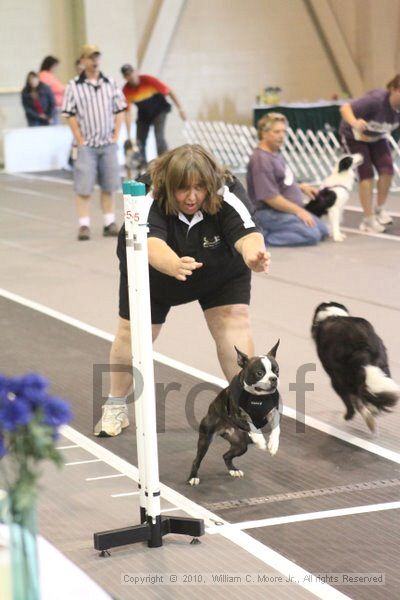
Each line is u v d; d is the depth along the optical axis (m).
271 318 8.30
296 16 25.44
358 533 4.25
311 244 11.66
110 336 7.89
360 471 5.05
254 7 24.95
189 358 7.16
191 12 24.27
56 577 2.57
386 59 25.62
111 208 12.59
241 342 5.27
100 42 22.31
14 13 22.11
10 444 2.41
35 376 2.44
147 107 18.91
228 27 24.73
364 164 12.40
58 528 4.36
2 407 2.35
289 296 9.11
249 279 5.32
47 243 12.29
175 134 24.56
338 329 5.41
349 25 25.77
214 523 4.38
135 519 4.44
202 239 4.98
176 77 24.41
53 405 2.41
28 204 15.73
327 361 5.48
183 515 4.49
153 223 4.88
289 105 22.53
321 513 4.50
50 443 2.42
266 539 4.20
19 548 2.40
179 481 4.94
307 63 25.73
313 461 5.20
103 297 9.30
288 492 4.78
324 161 20.92
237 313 5.28
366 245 11.60
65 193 16.88
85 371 6.92
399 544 4.13
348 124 12.37
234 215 4.91
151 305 5.29
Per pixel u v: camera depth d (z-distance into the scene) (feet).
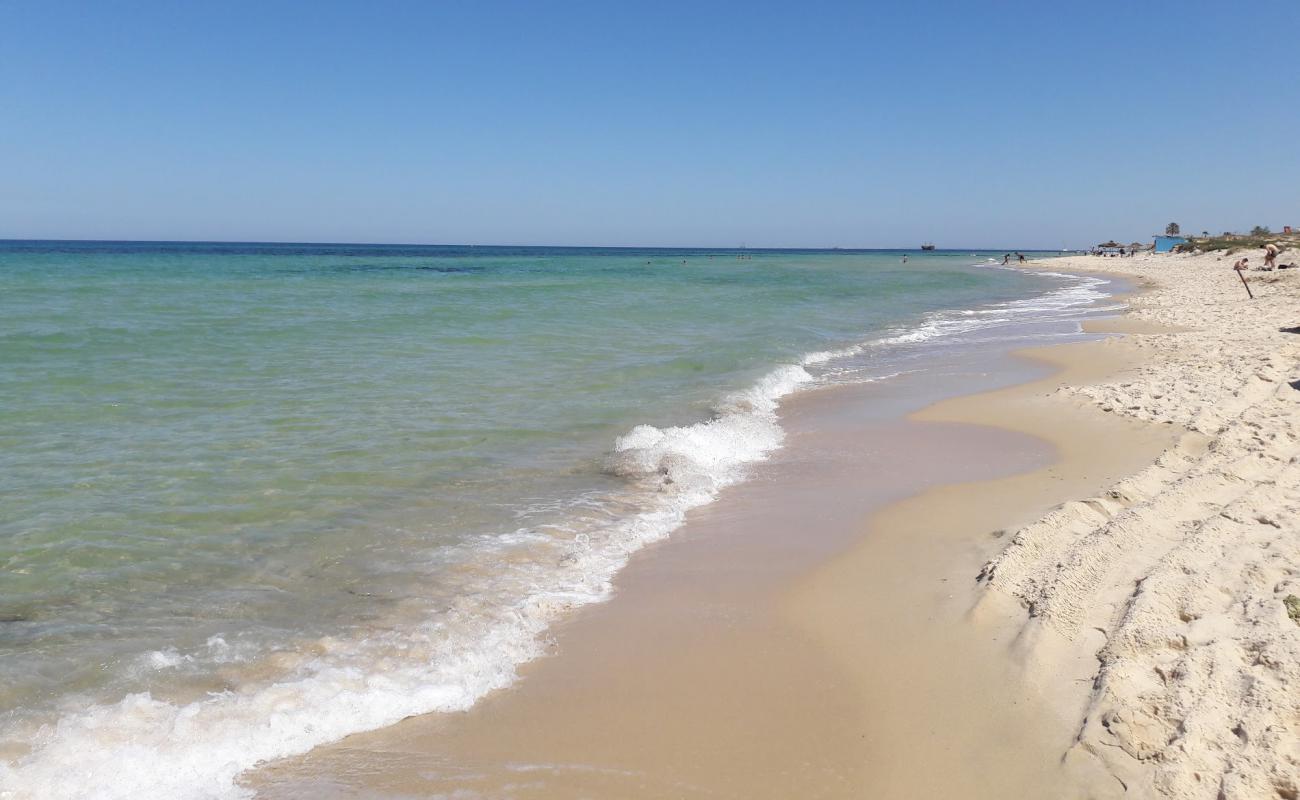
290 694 14.82
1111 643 14.56
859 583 19.48
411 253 517.14
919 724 13.69
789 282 171.53
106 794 12.11
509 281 160.45
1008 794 11.81
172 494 25.41
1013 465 28.91
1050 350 58.34
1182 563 16.76
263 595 19.04
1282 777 10.78
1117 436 31.48
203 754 13.07
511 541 22.58
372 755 13.14
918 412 38.99
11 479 26.13
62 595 18.72
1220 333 57.93
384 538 22.59
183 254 318.65
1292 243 205.16
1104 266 242.17
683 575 20.42
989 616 16.81
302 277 160.76
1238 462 23.57
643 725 13.96
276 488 26.32
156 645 16.66
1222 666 13.10
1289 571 16.03
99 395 38.47
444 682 15.37
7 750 13.05
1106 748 12.22
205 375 44.47
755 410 39.60
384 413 36.78
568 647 16.78
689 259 431.43
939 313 96.22
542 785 12.35
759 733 13.65
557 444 32.50
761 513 24.99
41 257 235.81
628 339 65.31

····················

* Exercise aim *
Set down the material exactly as given, but print none of the pictures.

* Answer to the exercise *
Each line is u v d; d is the depth along the optical axis (m).
271 318 8.30
296 16 25.44
358 533 4.25
311 244 11.66
110 336 7.89
360 471 5.05
254 7 24.95
189 358 7.16
191 12 24.27
56 577 2.57
386 59 25.62
111 208 12.59
241 342 5.27
100 42 22.31
14 13 22.11
10 444 2.41
35 376 2.44
147 107 18.91
228 27 24.73
364 164 12.40
58 528 4.36
2 407 2.35
289 296 9.11
249 279 5.32
47 243 12.29
175 134 24.56
338 329 5.41
349 25 25.77
214 523 4.38
135 519 4.44
202 239 4.98
176 77 24.41
53 405 2.41
28 204 15.73
327 361 5.48
183 515 4.49
153 223 4.88
289 105 22.53
321 513 4.50
50 443 2.42
266 539 4.20
19 548 2.40
179 481 4.94
307 63 25.73
313 461 5.20
103 297 9.30
288 492 4.78
324 161 20.92
237 313 5.28
366 245 11.60
65 193 16.88
85 371 6.92
399 544 4.13
348 124 12.37
234 215 4.91
151 305 5.29
Per pixel u v: camera depth d (z-distance into the scene) (feet).
290 694 14.82
1111 643 14.56
859 583 19.48
411 253 517.14
919 724 13.69
789 282 171.53
106 794 12.11
509 281 160.45
1008 794 11.81
172 494 25.41
1013 465 28.91
1050 350 58.34
1182 563 16.76
263 595 19.04
1282 777 10.78
1117 436 31.48
203 754 13.07
511 541 22.58
372 755 13.14
918 412 38.99
11 479 26.13
62 595 18.72
1220 333 57.93
384 538 22.59
183 254 318.65
1292 243 205.16
1104 266 242.17
683 575 20.42
989 616 16.81
302 277 160.76
1238 462 23.57
643 725 13.96
276 488 26.32
156 645 16.66
1222 666 13.10
1289 571 16.03
99 395 38.47
444 682 15.37
7 750 13.05
1106 748 12.22
205 375 44.47
755 410 39.60
384 413 36.78
568 647 16.78
689 259 431.43
939 313 96.22
542 785 12.35
759 733 13.65
557 444 32.50
761 513 24.99
41 257 235.81
628 339 65.31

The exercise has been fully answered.